● **WORK INSTRUCTIONS**
Transcribe the paint roller review between "Wooster 3/8 Standard" and "best bang/buck combo.", inclusive.

● **TEXT SEGMENT**
[Begin]
Wooster 3/8 Standard Interior Roller (Blue nap)- Really nothing noteworthy. It worked well, and left no lint behind. Like the SW cover it seemed to hold very little paint. At $3.50, they were a good value and I'd probably use them again if I were looking for the best bang/buck combo.
Purdy White Dove 3/8- Easily the best of the three. Held tons of paint, provided even application, was durable, and was 100% lint free. they were about $4.25 each, but are worth the small extra expense. Its defintiely my cover of choice from now on.
Whizz Roller System 4"- I bought this to paint my french doors. It came with a couple foam rollers. It worked quite well. I rolled on the paint, and lightly brushed it to smooth the finish. I was having trouble getting traditional nap covers to leave a decent finish. The Whizz system did the trick. Other types of covers are available for the roller frame. I tried the cover designed for walls as well. Fantasic product for painting in tight spots. The finish was every bit as nice as the White Dove. I was pleasantly surprised. At $2ish each, the covers aren't too expensive either,and can be bought in packs of 6 at a discount.
[End]
Stored data entries:
[Begin]
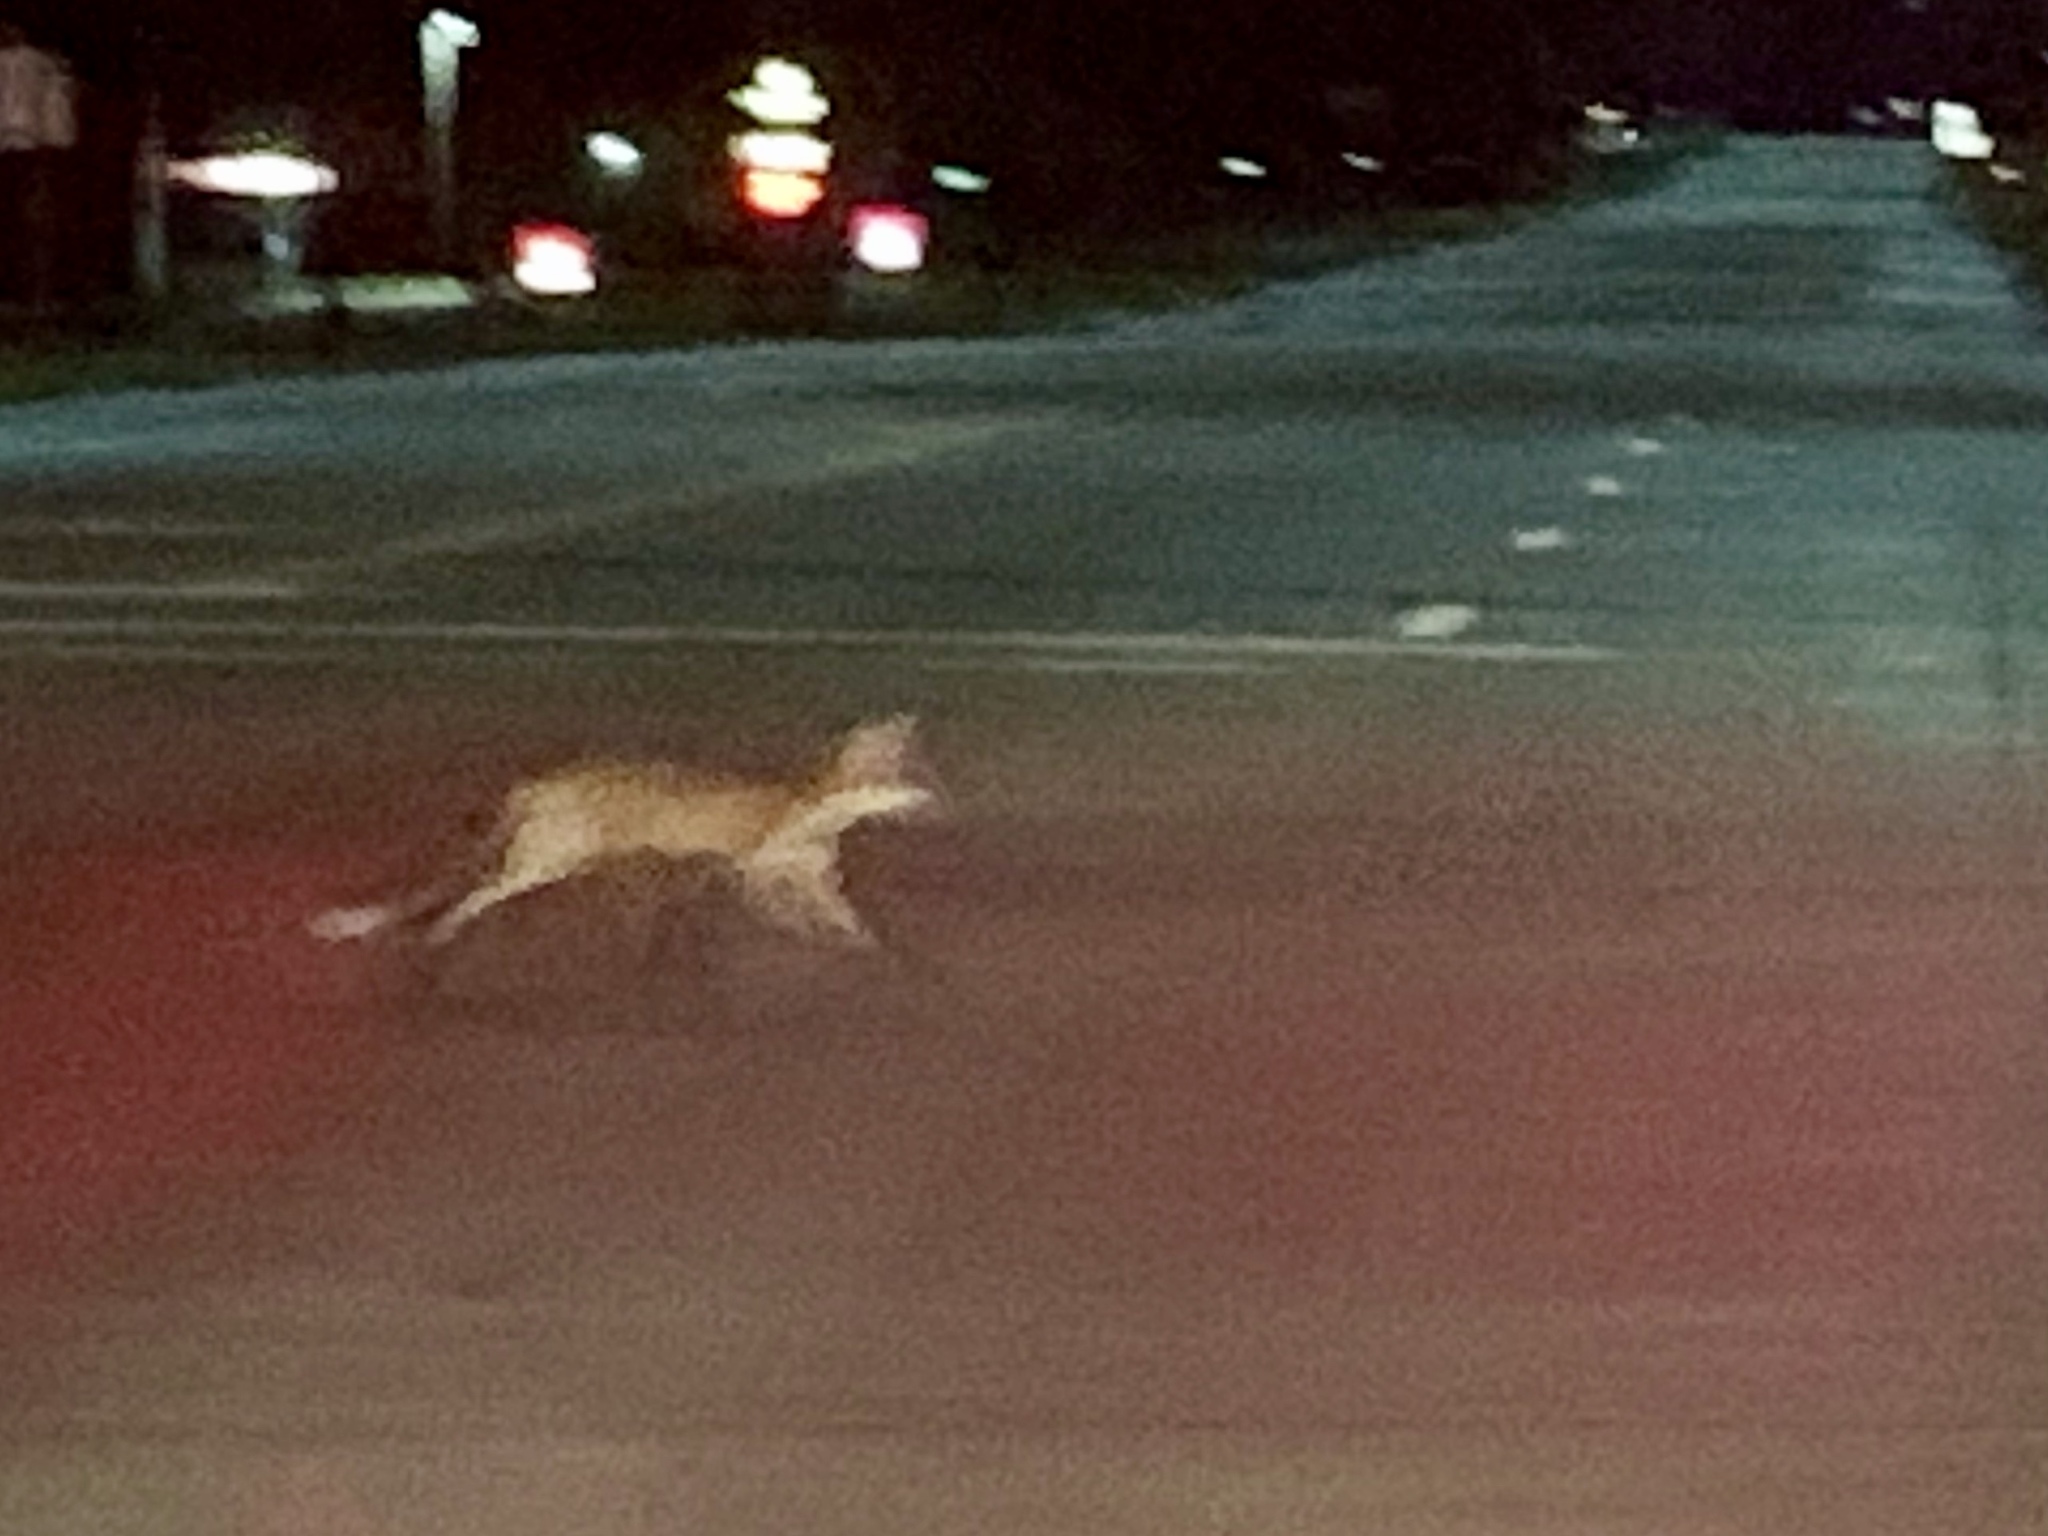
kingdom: Animalia
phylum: Chordata
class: Mammalia
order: Carnivora
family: Canidae
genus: Vulpes
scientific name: Vulpes vulpes
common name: Red fox
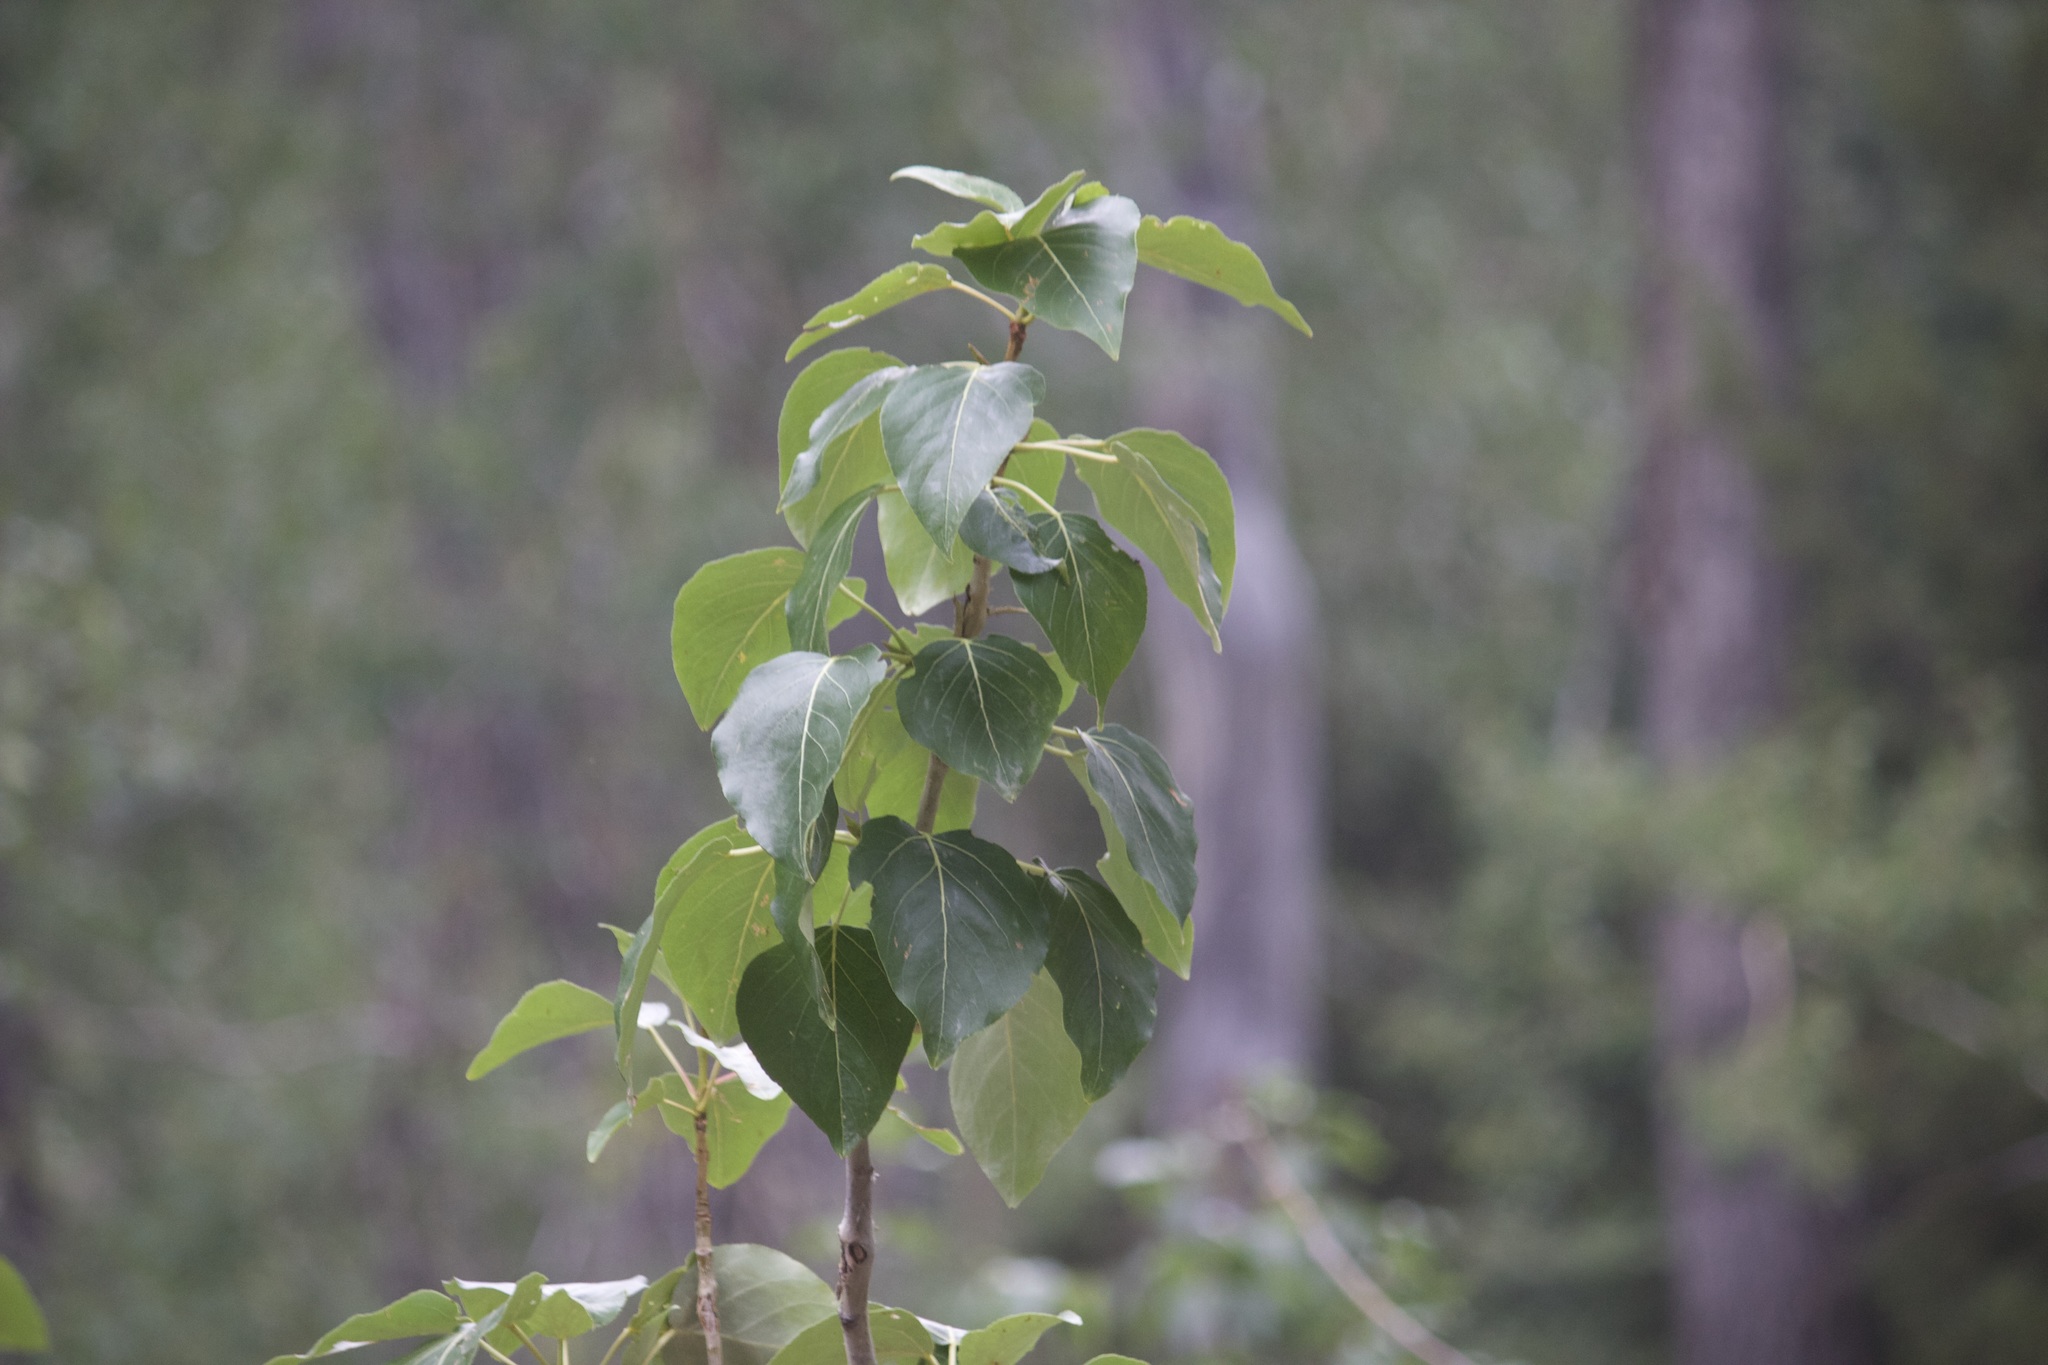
[End]
● **RESPONSE**
Wooster 3/8 Standard Interior Roller (Blue nap)- Really nothing noteworthy. It worked well, and left no lint behind. Like the SW cover it seemed to hold very little paint. At $3.50, they were a good value and I'd probably use them again if I were looking for the best bang/buck combo.